Hello Blogspot World. Ive Been woke for a bit and my morning has kick'd off excellent. i have a interview tomorrow afternoon for verizon wireless. so well see how that goes. i feel so brand new for some reason, like inside i used to feel a lil bitter. i cant explain why actually but i know that i feel different now. and i feel like forgiving alot of people. how about women who have lied to me, i forgive you. and people who did shit to me. i forgive you. people who really arent shit and been in my life to lead me down the wrong path. i forgive yall asses too.

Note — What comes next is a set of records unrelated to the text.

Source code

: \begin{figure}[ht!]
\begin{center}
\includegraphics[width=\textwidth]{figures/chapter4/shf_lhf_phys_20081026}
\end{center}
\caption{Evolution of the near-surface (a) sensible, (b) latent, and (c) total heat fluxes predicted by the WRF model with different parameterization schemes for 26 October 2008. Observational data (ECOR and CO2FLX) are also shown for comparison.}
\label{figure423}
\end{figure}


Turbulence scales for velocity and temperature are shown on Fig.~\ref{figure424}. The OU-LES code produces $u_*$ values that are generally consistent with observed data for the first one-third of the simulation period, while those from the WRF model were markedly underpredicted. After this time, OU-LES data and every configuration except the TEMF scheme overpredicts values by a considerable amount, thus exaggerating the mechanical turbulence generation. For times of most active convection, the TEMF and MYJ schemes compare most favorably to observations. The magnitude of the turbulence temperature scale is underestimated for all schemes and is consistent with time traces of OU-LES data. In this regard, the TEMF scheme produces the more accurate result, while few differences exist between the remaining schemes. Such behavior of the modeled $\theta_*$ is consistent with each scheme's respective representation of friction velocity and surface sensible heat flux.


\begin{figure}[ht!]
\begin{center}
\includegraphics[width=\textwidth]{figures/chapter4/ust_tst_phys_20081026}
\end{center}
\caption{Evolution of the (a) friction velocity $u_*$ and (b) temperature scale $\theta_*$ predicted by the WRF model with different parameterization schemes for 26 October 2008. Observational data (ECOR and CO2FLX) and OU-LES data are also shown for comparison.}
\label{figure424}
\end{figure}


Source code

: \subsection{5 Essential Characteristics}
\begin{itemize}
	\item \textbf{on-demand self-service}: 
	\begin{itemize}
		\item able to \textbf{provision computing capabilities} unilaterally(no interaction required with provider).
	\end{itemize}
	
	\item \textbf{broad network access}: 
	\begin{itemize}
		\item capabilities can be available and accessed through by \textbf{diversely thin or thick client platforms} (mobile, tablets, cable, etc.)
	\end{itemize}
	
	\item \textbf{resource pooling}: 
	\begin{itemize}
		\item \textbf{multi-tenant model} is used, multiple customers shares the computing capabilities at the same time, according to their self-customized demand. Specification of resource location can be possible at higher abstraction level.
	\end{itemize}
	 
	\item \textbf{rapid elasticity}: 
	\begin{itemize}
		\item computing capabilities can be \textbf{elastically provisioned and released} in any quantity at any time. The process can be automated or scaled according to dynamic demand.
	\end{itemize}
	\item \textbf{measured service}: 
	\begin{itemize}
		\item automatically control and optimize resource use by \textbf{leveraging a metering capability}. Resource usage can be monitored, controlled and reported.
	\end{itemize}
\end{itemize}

Like Im Happy. and it feels good to be that way ive been happy. but damn i have been to this point. like i remember i used to see women that i used to talk to a while ago. for "example", and when i for sure thought we should of been together and they ended up with some other person i really deep down been a lil bitter. and this has been numerous occasions. and i got up today and i got on yahoo for example and seen some shit. and i was like word, im very happy for Her. me and this chick were the best of friends for a LONG time. and some where in the back of my mind i was like ugh thats suppose to be mine one day. thats how i felt about alot of people i felt that i deserve. and ive learn that. i probably still deserve them. but that doesnt me they were meant for me to have. and im happy that that person has some one to make her whole.

and i think that everyone deserves a feeling like that. i think people deserve to be happy, be healthy ( if they choose ) and to be wealthy. [if you try]. anyway im glad i have this here blog. expressing myself really helps me. its like therapy. and i love it. man, life is good. oh i forgot to say im bout to move out of MI in a month. niggas didnt believe i was gon do it but its happening. yeaaah!. im not saying where im going youll see me when & where u see me. ha!

i got some one that i miss and makes me feel good inside.
thats a good feeling, lets see how this goes. one.